As explained in section 4.4, an MOUS transitions to the FO state once all EBs needed to reach the associated sensitivity and AR goals have been collected. From that moment, the clock starts ticking for DMG, which is expected to deliver the specific MOUS within the expected time span.

The standard graph which allows to monitor DMG's performance regarding the Level-1 KPI is presented in Figure 2 .

To reach its LVL−1 KPI, DMG, with the help of the ALMA Performance and Quality Manager (Bernhard Lopez), has defined a series of Level−1, 2 and 3 metrics, which allow to monitor its performance and take corrective actions, when necessary. The classification of the metrics in three levels is based on the type and detail of information they contain, directly related to the profile of the recipients of the metrics (Observatory level, DMG level and DR level, for metrics LVL−1, 2 and 3, respectively).

The time resolution of the LVL−1 and LVL−2 metrics has been chosen to be one month. The metrics are reset at the beginning of a new Cycle, i.e. every October, as ALMA operates with a new on-line (i.e. data acquisition) software and DMG processes the new Cycle data with a new pipeline. Cycle 7 will be the exception, as mentioned previously, due to its extension until end of September 2021.
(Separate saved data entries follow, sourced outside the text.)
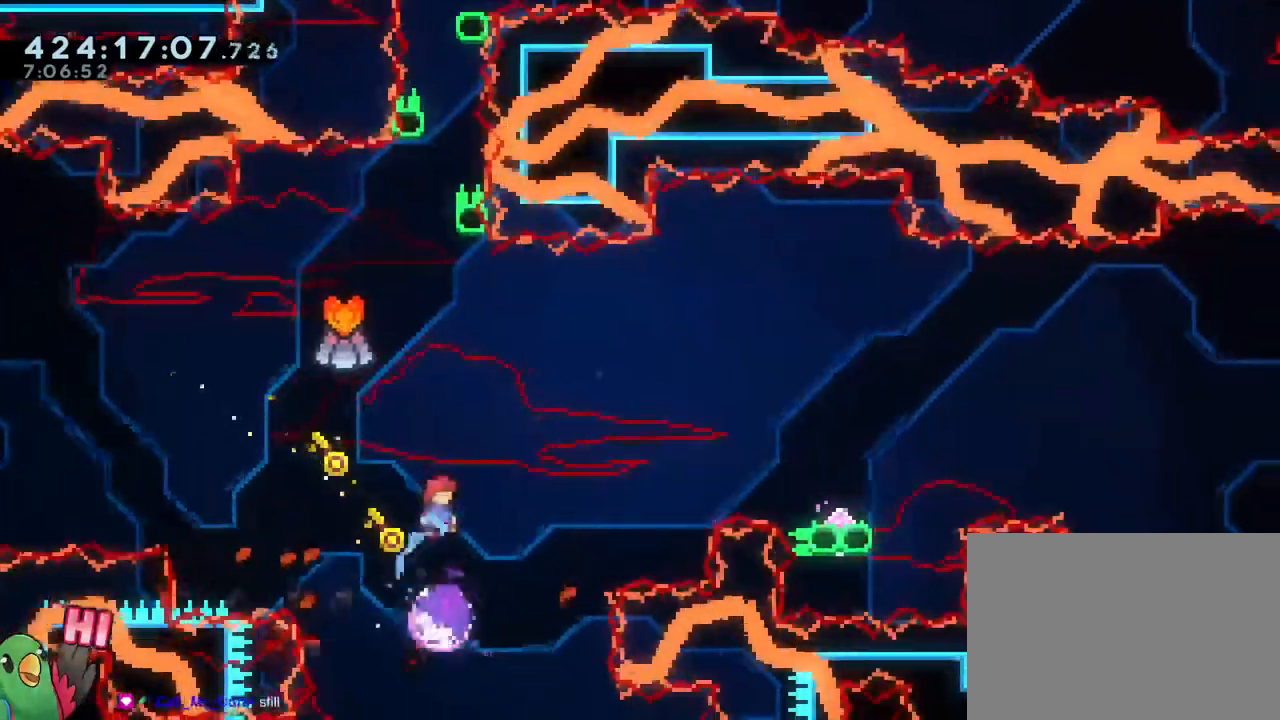
{"buttons": [], "left_stick": "center", "right_stick": "center", "events": []}
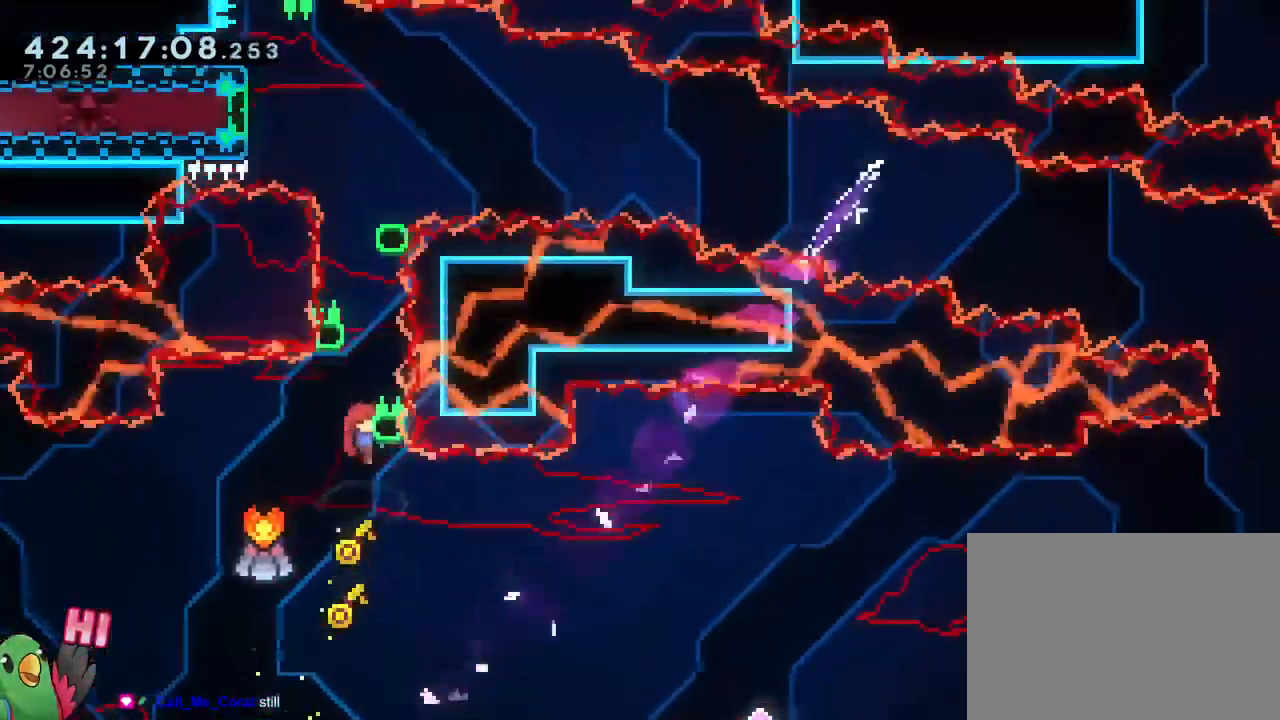
{"buttons": ["B"], "left_stick": "center", "right_stick": "center", "events": [[50, "B", "down"], [250, "left_stick", "up-left"], [267, "B", "up"], [400, "B", "down"], [450, "left_stick", "center"]]}
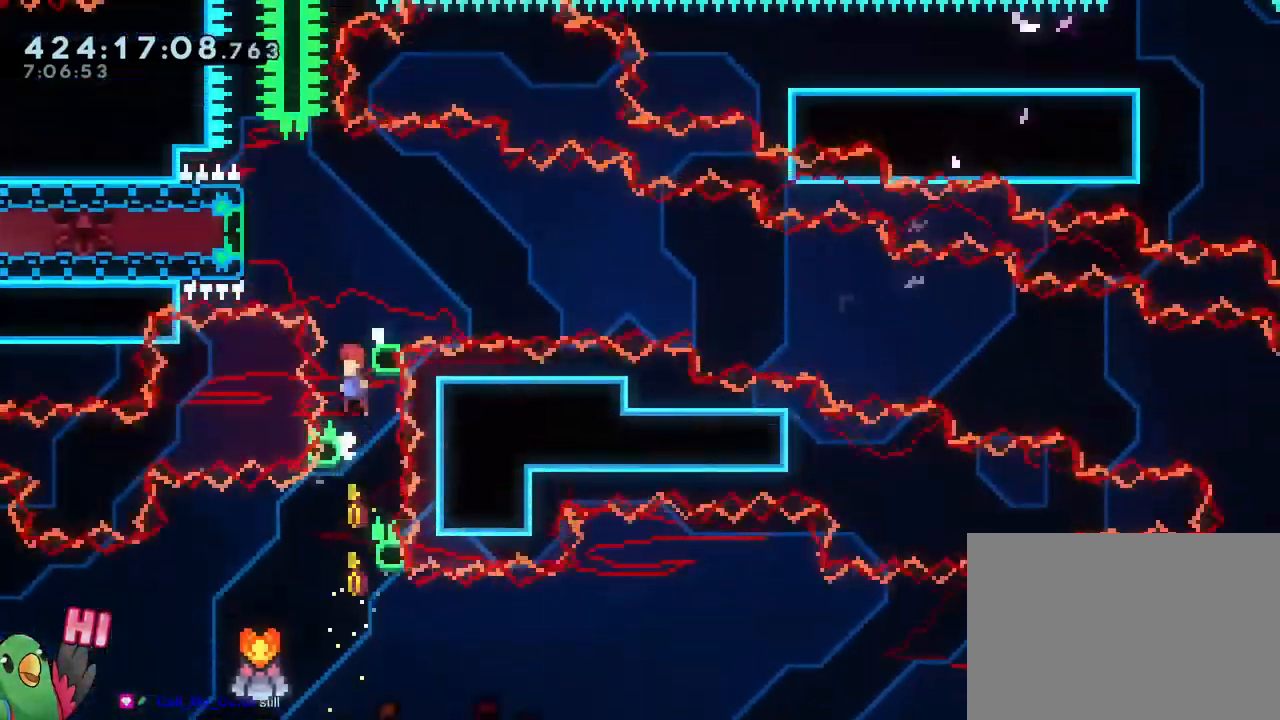
{"buttons": ["B"], "left_stick": "left", "right_stick": "center", "events": [[34, "left_stick", "right"], [50, "B", "up"], [167, "B", "down"], [251, "left_stick", "up-left"], [301, "left_stick", "left"], [401, "Y", "down"], [501, "Y", "up"]]}
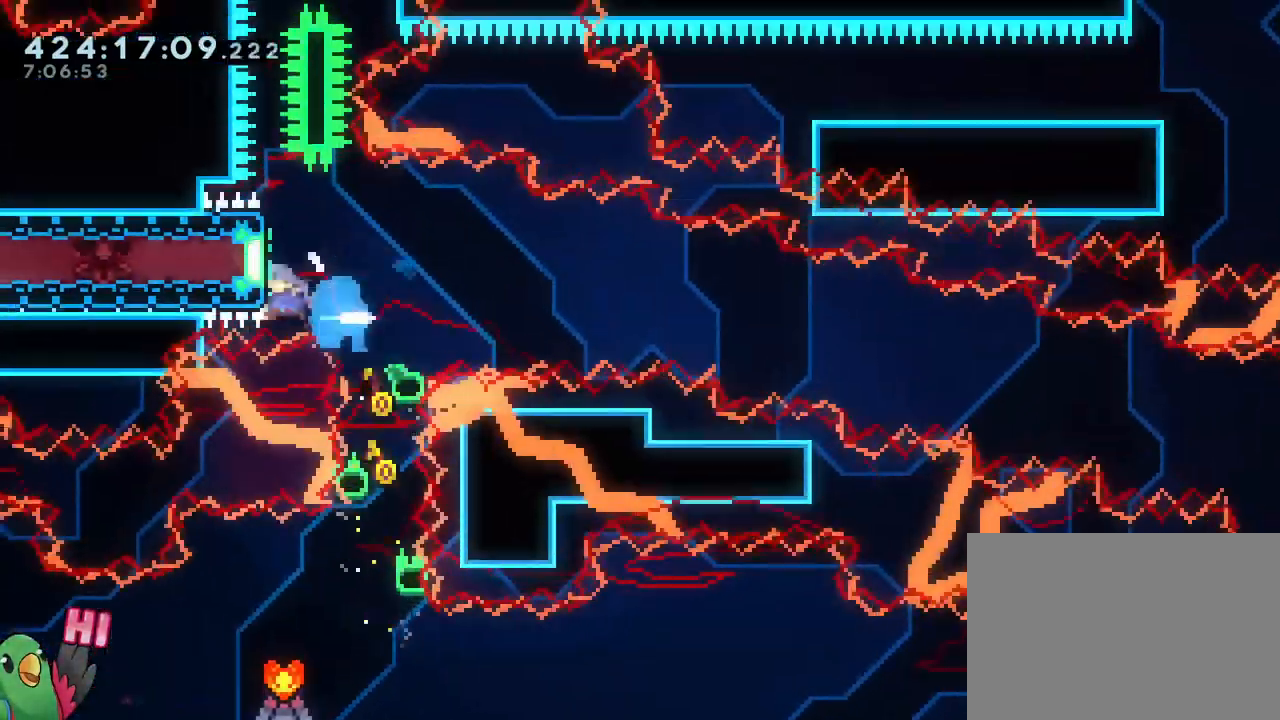
{"buttons": [], "left_stick": "down", "right_stick": "center", "events": [[17, "B", "up"], [50, "left_stick", "right"], [117, "left_stick", "down-right"], [300, "left_stick", "down"]]}
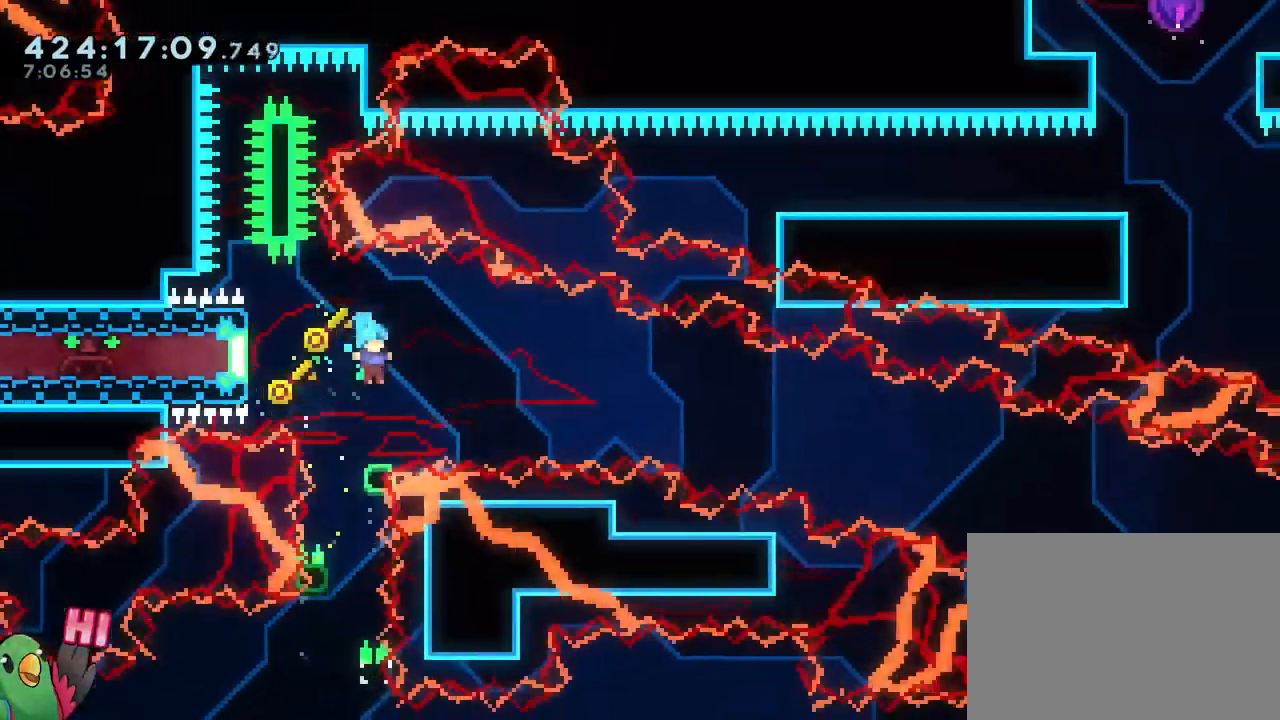
{"buttons": ["B", "Y"], "left_stick": "down-right", "right_stick": "center", "events": [[100, "left_stick", "center"], [151, "left_stick", "left"], [184, "B", "down"], [301, "B", "up"], [351, "left_stick", "down-right"], [367, "B", "down"], [417, "Y", "down"]]}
The time resolution of one month allows collecting enough statistical information (i.e. several hundreds of MOUSs) before drawing any conclusions. Other possibilities regarding the time resolution of the metrics (such as to associate them with the Array configurations) were rejected, as producing metrics on a monthly basis was aligned with the Observatory's reporting frequency.

Monitoring the metrics on a monthly basis, rather than at coarser time resolution, allows the team to react to anomalies in a pragmatic manner, and to check the results of recently-taken actions. A typical example can be the deployment in production of a new software release, which brings features which are beneficial to DMG. By lowering the time resolution of the metrics (e.g. six months or more) it is possible that such useful information (i.e. the increment in efficiency due to the new features) is lost. Along the same line, a lower resolution might possibly translate into mixing bad performance with good performance data, thus not clearly identifying an inflexion point at the group's performance.

Regarding the LVL−3 metrics, the time resolution will depend on the vision of the manager but also the DRM leads at the ARCs. As these metrics are related to the performance of the individuals, one must find the balance between avoiding micro-management (such as monitoring on a weekly basis how many data a DR has been working on) and not acting early enough to correct for issues which can affect DMG's performance.

The Level−1 metrics allows the Observatory to monitor DMG's performance. More specifically, DMG reports to the ALMA management, on a monthly basis, on:

• The time evolution of the accumulated number of Fully Observed and Delivered MOUSs.

• The time evolution of the accumulated number of MOUSs which are "Overdue" (i.e. MOUSs which have exceeded the 30/45 day time limit and have not been delivered yet).

• The time evolution of the number of MOUSs DMG is currently working on (also known as "Workload").

• The time evolution of the accumulated number of MOUSs which have failed the QA2 criteria and the reasons for which they failed.

• The time evolution of the accumulated number of MOUSs which have gone to QA3 (see section 2).

The Level−2 metrics are more detailed statistics used during the discussions between DMG and the teams forming the "DMG Ecosystem" (see section 3.4), with the intention to trigger actions that will improve DMG's efficiency.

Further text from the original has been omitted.